Manchmal wurde die Kochplatte auch als Sportplatz genutzt. Es ging entweder um Lautstärke oder Schnelligkeit. Ausgangslage war, dass wir grässlich viele Kakerlaken, auch bekannt als Küchenschaben, an Bord hatten, besonders in der Kombüse. Eine richtige Plage. Da konnte man zweierlei tun, sie plattdrücken oder an einem sportlichen Wettstreit beteiligen. Das ging so vonstatten: Wenn während der Nachtwachen keine Arbeit anlag, fing man im Umfeld der Kombüse einige Kakerlaken. Dann traten zwei bis vier Personen vor den Herd und warfen einer nach dem anderen je eine auf eine glühende Stelle. Wessen Wurf am lautesten knallte hatte gewonnen. Oder man ließ sie laufen, die Biester, die als das schnellste krabbelnde Insekt gelten. Es ging der Reihe nach. Aufgesetzt am Herdrand, rannten sie zur Stelle unter der die Ölflamme loderte, die blöden Biester. Wir zählten nur: eins zwei, drei…Irgendeinen Sieger oder Verlierer gab es immer.
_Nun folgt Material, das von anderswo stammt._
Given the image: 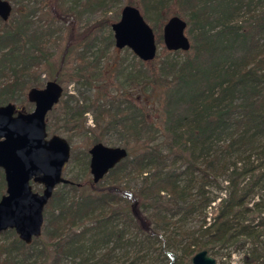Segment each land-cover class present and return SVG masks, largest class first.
Wrapping results in <instances>:
<instances>
[{"label":"trees","instance_id":"trees-1","mask_svg":"<svg viewBox=\"0 0 264 264\" xmlns=\"http://www.w3.org/2000/svg\"><path fill=\"white\" fill-rule=\"evenodd\" d=\"M17 2L16 15L0 19V105L15 104L27 88L41 86L44 69L60 85H77L74 93L65 87L63 98L49 111L59 106L55 119L61 127L54 132L63 129L71 143V131L76 135L82 130L91 133L93 144L115 133L123 139L128 156L97 183L66 177L70 182L54 189L44 209L41 235L47 243L40 236L26 244L13 229H7L2 233L10 234L12 241L0 244V264H31L32 260L34 264H60L74 248L83 247L71 246L74 237L112 222H120L121 232L158 236L177 215L172 223L202 214L201 210L215 203L218 198L208 197L207 188L217 185L225 174L230 190L215 207L213 223L201 227L200 237L186 241L181 256L163 242V256L153 264H184L201 248L210 251L214 244L237 242V238L243 240L240 248L248 245L243 264H264V201L249 206L264 174L245 187V174L253 169L237 166L250 160L258 145L264 146V0H128L146 21L152 20L157 34L172 15L186 21L190 50L166 49L157 64L152 61L158 54L144 62L132 52L104 62L108 45L114 43L113 34L100 47L97 38L87 39L96 25L80 31L77 22L85 11L106 13L107 0H73L76 9L65 8V0H55L54 19L67 29L69 43L56 64L48 48L55 30L49 19L37 16L42 0ZM257 7L261 9L256 12ZM242 11L249 14L248 21L238 20ZM156 39L160 44L162 33ZM72 44L79 45V50L73 53L74 65L67 69ZM126 55L135 61L132 69L125 65ZM124 76L126 85L120 82ZM88 112L92 127L86 126ZM88 156L84 149L71 155L67 165L81 160L89 167ZM176 163L184 169L173 170ZM190 171L197 174L190 181L193 193L180 183V176ZM129 175L141 178L136 190L123 184ZM3 188L0 168V197ZM253 210L260 212L258 222L240 226ZM88 222L92 226H86ZM80 225L85 226L76 231ZM38 243L42 247L35 251ZM46 244L50 245L48 253Z\"/></svg>","mask_w":264,"mask_h":264},{"label":"rangeland","instance_id":"rangeland-1","mask_svg":"<svg viewBox=\"0 0 264 264\" xmlns=\"http://www.w3.org/2000/svg\"><path fill=\"white\" fill-rule=\"evenodd\" d=\"M18 0H9V2L12 5V11L9 17H13L16 15L15 8H17V2ZM66 1V7L70 9L71 7H74L73 9H76L73 0H65ZM128 0H107L106 5L109 8L106 13L100 11H85L82 14V18L79 22H77V27L80 29V31H83L84 28L90 27L93 25H96L93 30L91 29V33L88 35V40L92 38H97L96 45L102 47L106 43H108V34L112 33L111 24L113 22H116L119 18L121 8L127 4ZM139 1V0H138ZM53 2L55 0H42L40 3L39 10L37 13V16H39L41 19H49L51 23L53 31L50 42H49V51L52 54V60L58 64L63 56V52L65 48L69 45L68 38H67V29L65 26H63V23L59 21L57 18V21L54 19L56 17V13L53 10ZM21 9V8H20ZM261 9L260 7L256 8V12ZM141 11V10H140ZM142 12V11H141ZM250 18L249 14L245 11H242L240 15L238 16V20L245 22L248 21ZM107 19V20H105ZM105 20V23L103 25H98L99 22H103ZM152 20H148L147 22L152 26ZM108 24V25H107ZM3 25L0 23V27ZM162 33V28L159 30L160 34ZM113 34V33H112ZM157 33H155L156 38L158 36ZM186 34L187 28H186ZM189 37V36H188ZM113 39V36H112ZM86 40V41H88ZM262 42L264 43V32L262 33ZM76 44V43H75ZM75 44H72L69 48V53L67 54L66 59V67L67 69H70L73 64V53L75 50H79V45L74 46ZM82 44V43H81ZM74 46V47H72ZM72 47V48H71ZM123 49H116L114 43L113 45H108V50L106 51V56L104 58V62L119 58V53H121L123 56L124 52H130ZM165 46L163 44V41L158 44V56L155 60L152 62H155L157 64L160 60L163 59V56H165ZM76 53V52H75ZM172 58V57H169ZM138 59V58H137ZM174 59V58H173ZM178 59V57H177ZM135 61L132 60V58L128 55H126L125 65L128 67V69H132ZM104 64H102L103 66ZM101 66V67H102ZM65 70V69H64ZM41 86L38 88H42L45 83L48 80H52V77L48 74L49 72H46L44 69L41 70ZM66 77H64L63 80H65ZM113 83V76L110 79ZM123 85L127 84V80L125 79V76L121 78L120 81ZM61 86L63 89H65L69 93H74L76 91L77 85L73 82H68L66 85L65 83H61ZM117 87V86H115ZM126 87V86H123ZM27 91L28 88L24 91L23 94L18 96V100L16 101L17 107H19L22 111H32L33 104L28 102L27 100ZM63 96V95H62ZM63 98V97H61ZM57 105V104H56ZM59 106H56L54 109V112H49L46 116V127H47V133L48 135L52 134H58L63 137H67L68 133L64 132L63 129H61L59 132H54V129L56 127H61V122H58L56 125V119L55 115L58 113ZM86 118V126L92 127V114L91 112H88L85 114ZM49 126L51 128H49ZM71 134L73 135V141L70 144L71 151L70 156L73 154H78L84 149L86 151L90 148V146L93 144L90 142L91 133H86L85 131L80 130L75 135L72 131ZM262 142H264V136L262 137ZM106 145L111 146H123L124 147V141L122 138H118V136L115 133L109 134L105 141L103 142ZM249 158L250 160H246V163L239 162L237 166L242 169L247 165L245 168L253 169L250 170L246 176L243 179V184L245 187L249 186L251 183H254L257 181L260 175L264 174V164L261 165L262 160H264V146H259L256 150L251 151ZM89 159V156H88ZM180 163L173 164L171 167L172 169L183 170L184 168H179ZM179 168V169H178ZM86 169V170H85ZM254 171V172H253ZM196 171H190L188 173H184L180 176V183L181 186H184L190 193H193L195 188L192 184H190V181L193 177H196ZM63 176L69 177V176H76V178L79 180V182L83 184H88L89 181H91V174L89 172V167L87 164V167L85 168V164L82 163L81 160H76L73 164H66L63 168ZM231 177V176H230ZM140 177H136L134 175H129L124 178L123 184L126 185L129 188H132V190H136L138 186L140 185ZM105 182V181H103ZM258 188L254 187V193L251 197L249 206H253L254 202H263L264 201V185L262 181H257ZM32 187L34 191L41 192L42 191V185L37 183H32ZM5 188H3V193H5ZM230 190L229 182H228V174H225L224 176L220 177L219 182L217 185L214 186H208L207 188V196L208 197H216L215 203H212L210 206L206 207L203 211L201 210L202 214H198L197 212L193 215L187 216L184 219H179V222H176L179 216L173 218V221L167 225V227L160 230L158 236H151L147 232L143 233H135L134 231H124L121 232L122 226L120 222H112L107 224L105 227H96L94 229L87 230L86 233L81 235L80 237H74L72 239L73 243L71 246L78 247L83 246L81 249L72 250L68 255L65 256V258L62 259L60 264H153L158 259L163 256V253L161 252V244L165 242V246L168 250L173 251L177 256H181L183 254L182 247L187 243L186 241L188 239H194L201 236L202 228L208 227V225L213 223V218L216 215V208L219 204V200L222 198H226L228 195V191ZM166 197V196H165ZM254 208V207H253ZM264 210V206H262ZM259 210H253V212L250 213V217L246 218V222L241 223L240 226H243L244 224L249 225L252 223V225L256 222H258V216ZM264 213V211H263ZM251 219H254L253 221ZM204 221V222H203ZM89 223V224H88ZM85 225L86 226H92L91 222H88ZM85 225H80L76 231H80L83 229ZM243 228V227H242ZM241 228V230H242ZM94 230V231H93ZM186 237V238H185ZM42 241L47 243V240L45 236H42ZM185 238V239H184ZM236 240L232 241L229 244H220L217 243L214 244L213 249L208 251V253L216 259L217 264H243L242 259L245 256V251L248 248V245H245V247L240 248L239 244L243 243L242 238H237ZM12 241V236L10 234H0V244L3 243H10ZM202 241H204V237H202ZM166 242L168 244H166ZM47 246V253L50 250V245L46 244ZM42 244L39 245L36 244L34 246V250L41 248ZM204 249V248H203ZM202 250V248H201ZM206 250V249H205ZM12 254L17 255V253L14 251ZM19 257V256H18ZM33 263V260L30 262ZM184 264H191V259L187 261H184Z\"/></svg>","mask_w":264,"mask_h":264},{"label":"water","instance_id":"water-1","mask_svg":"<svg viewBox=\"0 0 264 264\" xmlns=\"http://www.w3.org/2000/svg\"><path fill=\"white\" fill-rule=\"evenodd\" d=\"M11 11L9 0H0L2 21L8 20ZM186 28V21L177 15L164 22L162 41L168 51L190 50ZM111 29L117 49L128 48L144 62L155 59L158 52L155 31L139 8L124 5ZM62 93L59 83L48 80L42 88L28 89L26 96L33 104L32 111L24 112L11 102L0 105V168L5 181V193L0 197V234L13 229L26 244L41 236L44 209L54 189L70 182L63 176L70 158V144L60 135L49 136L46 130V116ZM88 154L91 180L97 183L128 156V150L98 142L88 149ZM31 183L42 185V191H34ZM191 264L217 263L202 249L192 256Z\"/></svg>","mask_w":264,"mask_h":264},{"label":"flooded vegetation","instance_id":"flooded-vegetation-1","mask_svg":"<svg viewBox=\"0 0 264 264\" xmlns=\"http://www.w3.org/2000/svg\"><path fill=\"white\" fill-rule=\"evenodd\" d=\"M18 109H19V108H18ZM56 135H57V134H56ZM62 137H63V136H62ZM64 138H65V137H64ZM65 139H66V138H65ZM66 140H67V139H66ZM69 159H70V158H69ZM67 163H68V162H67ZM67 163H66V164H67ZM66 164H65V165H66ZM64 177H65V176H64ZM65 178H66V177H65ZM67 179H68V178H67ZM31 184H32V183H31ZM32 188H33V187H32Z\"/></svg>","mask_w":264,"mask_h":264}]
</instances>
 Ansonsten ist die Kombüse für uns tabu. Weder mit Kartoffelschälen oder sonstigen Bemühungen haben wir Chancen, Vorteile zu ergattern. Dazu fühlte sich die Kochgarde mit den Mitgliedern der Stammbesatzung und den Leuten darüber sehr viel mehr verbunden. Gleichwohl gibt es bisher auch keinen Grund zum Klagen. Wir Azubis sind von einem Hungerleiderleben meilenweit entfernt und bleiben es hoffentlich auch.